(Directive 1) Transcribe the kiwifruit rights summary below from "1 – License" to "with Mr Shu.".

-------

The High Court has recently released New Zealand’s second ever plant variety rights (“PVR”) infringement decision, (mostly) in favour of Zespri Group Limited (“Zespri”).

In 2009 Zespri successfully registered rights in new Psa-resistant varieties of gold kiwifruit called G3 and G9 (known commercially as SunGold and Zespri Charm respectively) under the Plant Variety Rights Act 1987 (“PVR Act”).  These PVR Act rights allow Zespri to exclusively commercialise its kiwifruit varieties in New Zealand and overseas, and it strictly controls these rights.

What happened?

Mr Gao was a grower for Zespri who set up an orchard in Ōpōtiki in 2010. When Psa struck, it hit Mr Gao and his partner, Ms Xue, hard. In 2012, Mr Gao began negotiations in China with kiwifruit industry veterans and interested growers in order to “license” and “sell” Psa-resistant gold kiwifruit varieties as way to ease financial stress.

Subsequently, orchards of planted G3 and G9 varieties appeared in China, the largest being 120 hectares.

In 2016 Zespri became suspicious and investigated.  As a result of its investigation, in 2017 Zespri sued Mr Gao, Ms Xue and their company Smiling Face, for breaching its rights under the PVR Act.

Zespri’s case

Zespri argued that, between 2012 to 2016, Mr Gao:

  • had offered to sell G3 and G9 varieties;
  • engaged in two joint ventures to run orchards where he supplied the G3 and/or the G9 variety;
  • tried to licence the rights to G3 to a Mr Shu; and
  • beneficially owned an orchard in China also producing G3 or G9 that came from samples he provided.
Mr Gao’s defence

Mr Gao argued that:

  • he had not taken any varieties out of the country;
  • Mr Shu knew he did not have the authorisation to licence G3 and G9; and
  • the varieties referred to in agreements and the offers to sell were not the G3 or G9 varieties.
China, or New Zealand?

The High Court faced a dilemma because the planting and growing occurred in China but some of the agreements and arrangements were made in New Zealand. The Court had to decide if New Zealand was the correct jurisdiction to hear the case and concluded that it was.

The Court considered that any conduct, including conduct forming part of a chain of events, that occurred in New Zealand that diminished Zespri’s exclusive rights is infringing conduct that it has jurisdiction over.1

Significantly, the High Court ruled that exporting a protected variety (such as G3) also infringed rights under the PVR Act.2]

What the High Court found

The Court grouped the many allegations into four sets – one set based on each venture Mr Gao dealt with. Zespri succeeded on two sets and failed to prove the remaining two.

Fruitful:

1 – License and supply to Mr Shu

Zespri could not prove directly that Mr Gao exported cuttings of its G3 and G9 varieties to China for Mr Shu. Instead it relied on:

  • A “licence agreement” dated October 2012, signed by Mr Gao and Mr Shu, purporting to authorise Mr Shu to grow and sell G3 and G9 in China, found when Zespri executed search warrants; and
  • Evidence given by Zespri’s upper management who visited Mr Shu’s orchards in 2016 and identified G3 and G9 on those orchards.

Mr Shu showed Zespri four orchards which he owned, all four orchards had G3 growing on them and some contained G9. The timing of the planting at one of the orchards coincided with when Mr Gao travelled to China to sign the licence agreement with Mr Shu.

-------

(Directive 2) Pull out every line of the rows below that contains the string "track". Case counts.

-------

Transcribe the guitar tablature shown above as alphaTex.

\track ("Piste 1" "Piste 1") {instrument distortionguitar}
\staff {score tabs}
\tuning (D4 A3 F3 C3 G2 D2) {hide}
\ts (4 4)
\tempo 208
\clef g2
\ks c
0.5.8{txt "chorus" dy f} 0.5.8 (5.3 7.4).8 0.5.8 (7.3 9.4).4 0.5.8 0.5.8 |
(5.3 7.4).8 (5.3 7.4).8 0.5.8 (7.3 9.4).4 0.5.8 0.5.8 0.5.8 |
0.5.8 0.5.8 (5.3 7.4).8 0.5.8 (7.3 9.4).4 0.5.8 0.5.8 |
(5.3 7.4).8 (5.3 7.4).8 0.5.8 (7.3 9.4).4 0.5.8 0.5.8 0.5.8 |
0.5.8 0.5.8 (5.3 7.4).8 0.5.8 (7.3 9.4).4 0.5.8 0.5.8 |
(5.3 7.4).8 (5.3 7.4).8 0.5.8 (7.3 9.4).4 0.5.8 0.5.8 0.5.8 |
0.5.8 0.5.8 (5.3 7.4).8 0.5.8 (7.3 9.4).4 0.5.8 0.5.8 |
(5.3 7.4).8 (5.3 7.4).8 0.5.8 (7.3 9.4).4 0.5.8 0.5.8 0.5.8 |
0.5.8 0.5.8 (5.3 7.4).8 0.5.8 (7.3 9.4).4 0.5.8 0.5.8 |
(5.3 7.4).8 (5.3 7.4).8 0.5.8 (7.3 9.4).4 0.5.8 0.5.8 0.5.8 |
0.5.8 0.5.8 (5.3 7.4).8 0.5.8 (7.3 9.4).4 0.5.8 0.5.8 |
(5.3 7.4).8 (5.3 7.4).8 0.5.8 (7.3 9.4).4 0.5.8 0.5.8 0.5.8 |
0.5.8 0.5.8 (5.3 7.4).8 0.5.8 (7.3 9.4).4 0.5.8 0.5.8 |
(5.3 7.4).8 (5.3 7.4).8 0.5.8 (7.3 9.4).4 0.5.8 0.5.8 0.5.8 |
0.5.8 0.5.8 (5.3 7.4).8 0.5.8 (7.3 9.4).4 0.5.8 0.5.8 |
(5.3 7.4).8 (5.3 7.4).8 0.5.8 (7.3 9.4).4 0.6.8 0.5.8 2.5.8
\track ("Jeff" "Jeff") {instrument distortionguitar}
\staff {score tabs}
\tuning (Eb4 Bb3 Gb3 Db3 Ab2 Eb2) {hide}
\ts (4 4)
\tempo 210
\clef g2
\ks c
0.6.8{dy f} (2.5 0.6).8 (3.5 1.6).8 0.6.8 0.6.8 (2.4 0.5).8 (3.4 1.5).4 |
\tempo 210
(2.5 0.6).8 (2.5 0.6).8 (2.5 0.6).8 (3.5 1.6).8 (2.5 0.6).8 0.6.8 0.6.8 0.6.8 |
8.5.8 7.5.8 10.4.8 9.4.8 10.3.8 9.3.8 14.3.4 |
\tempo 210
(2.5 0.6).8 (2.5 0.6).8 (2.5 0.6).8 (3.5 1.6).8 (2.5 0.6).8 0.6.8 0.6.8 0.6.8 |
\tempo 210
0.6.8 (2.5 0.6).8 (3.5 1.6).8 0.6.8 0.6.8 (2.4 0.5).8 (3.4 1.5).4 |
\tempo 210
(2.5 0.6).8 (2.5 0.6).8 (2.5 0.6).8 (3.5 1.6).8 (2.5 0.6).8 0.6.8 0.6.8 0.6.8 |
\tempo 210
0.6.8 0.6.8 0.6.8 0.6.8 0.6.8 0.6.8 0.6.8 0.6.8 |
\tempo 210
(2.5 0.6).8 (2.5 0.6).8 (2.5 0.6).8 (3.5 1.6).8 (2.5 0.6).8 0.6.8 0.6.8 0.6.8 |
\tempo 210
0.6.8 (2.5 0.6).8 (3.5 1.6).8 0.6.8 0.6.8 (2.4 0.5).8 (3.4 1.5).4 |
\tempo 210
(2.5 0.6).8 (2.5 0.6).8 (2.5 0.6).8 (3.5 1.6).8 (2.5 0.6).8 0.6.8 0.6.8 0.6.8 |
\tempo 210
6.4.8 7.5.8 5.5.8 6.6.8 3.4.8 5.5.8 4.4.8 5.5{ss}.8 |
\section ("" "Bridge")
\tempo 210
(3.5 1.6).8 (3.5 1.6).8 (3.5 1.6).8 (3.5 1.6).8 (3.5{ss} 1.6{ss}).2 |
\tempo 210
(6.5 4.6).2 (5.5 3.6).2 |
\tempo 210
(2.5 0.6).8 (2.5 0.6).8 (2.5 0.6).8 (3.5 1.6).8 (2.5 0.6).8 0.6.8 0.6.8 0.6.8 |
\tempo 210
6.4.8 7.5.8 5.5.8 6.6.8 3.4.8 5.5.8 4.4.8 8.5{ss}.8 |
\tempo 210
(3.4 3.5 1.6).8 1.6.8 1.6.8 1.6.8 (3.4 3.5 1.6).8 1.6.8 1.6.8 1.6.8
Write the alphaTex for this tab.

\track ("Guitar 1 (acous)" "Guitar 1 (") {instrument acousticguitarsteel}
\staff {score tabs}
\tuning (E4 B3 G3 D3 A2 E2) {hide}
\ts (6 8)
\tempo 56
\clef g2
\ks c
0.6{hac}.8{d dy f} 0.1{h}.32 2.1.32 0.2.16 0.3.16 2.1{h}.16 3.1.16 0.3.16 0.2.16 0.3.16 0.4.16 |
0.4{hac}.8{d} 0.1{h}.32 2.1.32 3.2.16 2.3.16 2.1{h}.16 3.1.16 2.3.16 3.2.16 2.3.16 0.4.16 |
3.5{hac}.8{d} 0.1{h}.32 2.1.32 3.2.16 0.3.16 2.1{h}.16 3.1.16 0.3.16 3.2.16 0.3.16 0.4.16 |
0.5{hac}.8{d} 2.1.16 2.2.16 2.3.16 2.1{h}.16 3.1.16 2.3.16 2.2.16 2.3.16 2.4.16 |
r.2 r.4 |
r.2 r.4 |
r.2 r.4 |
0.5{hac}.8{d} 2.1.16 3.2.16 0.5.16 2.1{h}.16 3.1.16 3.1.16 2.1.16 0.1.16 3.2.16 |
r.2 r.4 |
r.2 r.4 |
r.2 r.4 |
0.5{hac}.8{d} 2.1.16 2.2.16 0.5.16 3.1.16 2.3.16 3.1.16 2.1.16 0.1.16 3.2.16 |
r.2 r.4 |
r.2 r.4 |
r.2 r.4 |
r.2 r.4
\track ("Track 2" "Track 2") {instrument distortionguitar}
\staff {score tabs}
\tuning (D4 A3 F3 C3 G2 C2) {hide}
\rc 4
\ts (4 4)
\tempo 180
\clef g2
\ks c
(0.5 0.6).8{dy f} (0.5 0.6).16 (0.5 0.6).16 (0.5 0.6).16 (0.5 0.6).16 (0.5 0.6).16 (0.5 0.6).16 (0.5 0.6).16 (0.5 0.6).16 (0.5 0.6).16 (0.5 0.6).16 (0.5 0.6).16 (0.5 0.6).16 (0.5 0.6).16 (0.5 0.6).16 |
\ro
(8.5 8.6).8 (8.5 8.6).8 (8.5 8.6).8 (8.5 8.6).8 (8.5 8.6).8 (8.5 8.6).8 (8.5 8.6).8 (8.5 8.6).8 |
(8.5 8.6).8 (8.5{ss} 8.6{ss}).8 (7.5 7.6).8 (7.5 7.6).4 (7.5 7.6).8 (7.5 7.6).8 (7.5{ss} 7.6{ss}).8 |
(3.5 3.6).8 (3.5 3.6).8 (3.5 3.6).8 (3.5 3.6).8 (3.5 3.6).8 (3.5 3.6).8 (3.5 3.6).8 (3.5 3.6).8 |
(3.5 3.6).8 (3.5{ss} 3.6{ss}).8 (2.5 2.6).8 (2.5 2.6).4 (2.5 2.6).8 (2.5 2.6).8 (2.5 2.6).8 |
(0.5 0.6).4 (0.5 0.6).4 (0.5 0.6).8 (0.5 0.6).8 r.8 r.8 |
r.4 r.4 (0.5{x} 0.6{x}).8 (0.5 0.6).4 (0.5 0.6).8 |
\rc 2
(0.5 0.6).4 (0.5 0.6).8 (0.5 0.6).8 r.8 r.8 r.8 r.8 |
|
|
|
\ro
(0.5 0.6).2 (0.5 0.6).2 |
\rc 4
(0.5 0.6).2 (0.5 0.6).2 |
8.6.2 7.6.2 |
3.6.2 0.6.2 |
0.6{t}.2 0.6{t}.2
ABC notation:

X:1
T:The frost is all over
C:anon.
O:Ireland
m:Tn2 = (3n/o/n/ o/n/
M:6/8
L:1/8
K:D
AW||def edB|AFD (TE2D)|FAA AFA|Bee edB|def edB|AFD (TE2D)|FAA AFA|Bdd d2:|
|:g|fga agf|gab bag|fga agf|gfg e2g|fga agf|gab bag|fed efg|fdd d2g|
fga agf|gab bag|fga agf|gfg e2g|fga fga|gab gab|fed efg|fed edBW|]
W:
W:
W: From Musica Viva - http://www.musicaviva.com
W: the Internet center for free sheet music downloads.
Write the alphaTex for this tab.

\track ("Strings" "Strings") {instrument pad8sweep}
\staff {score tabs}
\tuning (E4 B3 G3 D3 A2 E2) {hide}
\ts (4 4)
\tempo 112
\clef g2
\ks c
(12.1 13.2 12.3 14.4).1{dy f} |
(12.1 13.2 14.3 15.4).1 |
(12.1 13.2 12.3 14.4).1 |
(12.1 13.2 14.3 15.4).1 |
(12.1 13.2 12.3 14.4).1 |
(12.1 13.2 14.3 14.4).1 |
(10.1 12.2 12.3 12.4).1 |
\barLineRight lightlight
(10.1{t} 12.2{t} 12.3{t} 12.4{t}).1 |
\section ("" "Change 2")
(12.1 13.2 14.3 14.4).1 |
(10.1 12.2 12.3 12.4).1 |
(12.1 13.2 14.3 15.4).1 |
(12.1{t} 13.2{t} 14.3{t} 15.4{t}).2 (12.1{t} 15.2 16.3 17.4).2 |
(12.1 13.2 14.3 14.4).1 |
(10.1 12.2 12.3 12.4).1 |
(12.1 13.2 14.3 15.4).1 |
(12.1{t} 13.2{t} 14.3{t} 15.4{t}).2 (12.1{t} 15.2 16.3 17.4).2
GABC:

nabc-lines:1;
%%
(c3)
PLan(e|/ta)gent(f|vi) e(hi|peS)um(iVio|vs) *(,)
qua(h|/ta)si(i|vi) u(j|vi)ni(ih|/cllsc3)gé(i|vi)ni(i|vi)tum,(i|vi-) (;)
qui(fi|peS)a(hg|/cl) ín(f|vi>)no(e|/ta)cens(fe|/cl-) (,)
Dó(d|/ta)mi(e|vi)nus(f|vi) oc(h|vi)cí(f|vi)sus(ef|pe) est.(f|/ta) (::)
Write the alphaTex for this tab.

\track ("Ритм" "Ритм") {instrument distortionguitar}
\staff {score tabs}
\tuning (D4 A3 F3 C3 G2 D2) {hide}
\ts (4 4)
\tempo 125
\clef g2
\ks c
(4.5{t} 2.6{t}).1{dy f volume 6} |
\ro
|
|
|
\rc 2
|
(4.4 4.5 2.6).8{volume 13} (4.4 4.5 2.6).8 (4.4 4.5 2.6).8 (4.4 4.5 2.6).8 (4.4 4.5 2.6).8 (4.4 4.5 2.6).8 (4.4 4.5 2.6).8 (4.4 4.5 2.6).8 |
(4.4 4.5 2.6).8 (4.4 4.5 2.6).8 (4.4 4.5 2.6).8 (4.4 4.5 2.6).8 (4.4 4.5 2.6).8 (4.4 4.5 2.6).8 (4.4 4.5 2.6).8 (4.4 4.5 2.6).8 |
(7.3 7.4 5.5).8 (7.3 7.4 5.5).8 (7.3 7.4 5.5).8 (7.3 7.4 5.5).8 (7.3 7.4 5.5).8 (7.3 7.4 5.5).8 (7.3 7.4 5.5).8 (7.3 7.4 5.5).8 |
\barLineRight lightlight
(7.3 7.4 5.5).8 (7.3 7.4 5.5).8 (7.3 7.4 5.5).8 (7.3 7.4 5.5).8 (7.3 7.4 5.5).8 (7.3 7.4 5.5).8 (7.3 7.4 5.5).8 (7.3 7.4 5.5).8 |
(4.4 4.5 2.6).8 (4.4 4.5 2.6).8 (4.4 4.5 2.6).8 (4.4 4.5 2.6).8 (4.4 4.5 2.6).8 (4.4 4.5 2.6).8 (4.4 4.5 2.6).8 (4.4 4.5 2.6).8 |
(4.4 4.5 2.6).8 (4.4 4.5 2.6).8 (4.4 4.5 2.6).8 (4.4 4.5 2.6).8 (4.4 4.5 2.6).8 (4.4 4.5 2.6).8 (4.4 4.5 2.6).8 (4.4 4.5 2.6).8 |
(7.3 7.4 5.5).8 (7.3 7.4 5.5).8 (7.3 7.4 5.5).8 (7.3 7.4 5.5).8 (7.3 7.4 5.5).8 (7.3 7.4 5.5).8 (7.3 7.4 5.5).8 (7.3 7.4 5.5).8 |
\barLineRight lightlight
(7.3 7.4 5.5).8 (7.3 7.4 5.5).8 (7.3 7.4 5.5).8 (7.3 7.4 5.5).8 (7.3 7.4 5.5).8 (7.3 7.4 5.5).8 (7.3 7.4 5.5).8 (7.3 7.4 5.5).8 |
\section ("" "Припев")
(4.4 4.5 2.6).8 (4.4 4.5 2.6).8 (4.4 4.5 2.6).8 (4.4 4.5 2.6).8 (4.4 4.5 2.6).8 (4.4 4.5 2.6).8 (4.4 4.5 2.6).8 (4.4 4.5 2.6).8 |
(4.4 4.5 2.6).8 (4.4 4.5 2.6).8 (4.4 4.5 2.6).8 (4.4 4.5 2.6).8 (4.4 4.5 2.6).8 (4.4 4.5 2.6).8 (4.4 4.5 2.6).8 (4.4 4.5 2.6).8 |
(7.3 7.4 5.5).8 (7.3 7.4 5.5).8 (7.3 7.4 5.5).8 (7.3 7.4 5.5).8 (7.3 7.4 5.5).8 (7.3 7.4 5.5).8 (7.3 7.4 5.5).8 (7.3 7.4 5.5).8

-------

(Exercise solution 1)
1 – License and supply to Mr Shu

Zespri could not prove directly that Mr Gao exported cuttings of its G3 and G9 varieties to China for Mr Shu. Instead it relied on:

  • A “licence agreement” dated October 2012, signed by Mr Gao and Mr Shu, purporting to authorise Mr Shu to grow and sell G3 and G9 in China, found when Zespri executed search warrants; and
  • Evidence given by Zespri’s upper management who visited Mr Shu’s orchards in 2016 and identified G3 and G9 on those orchards.

Mr Shu showed Zespri four orchards which he owned, all four orchards had G3 growing on them and some contained G9. The timing of the planting at one of the orchards coincided with when Mr Gao travelled to China to sign the licence agreement with Mr Shu.

(Exercise solution 2)
\track ("Piste 1" "Piste 1") {instrument distortionguitar}
\track ("Jeff" "Jeff") {instrument distortionguitar}
\track ("Guitar 1 (acous)" "Guitar 1 (") {instrument acousticguitarsteel}
\track ("Track 2" "Track 2") {instrument distortionguitar}
\track ("Strings" "Strings") {instrument pad8sweep}
\track ("Ритм" "Ритм") {instrument distortionguitar}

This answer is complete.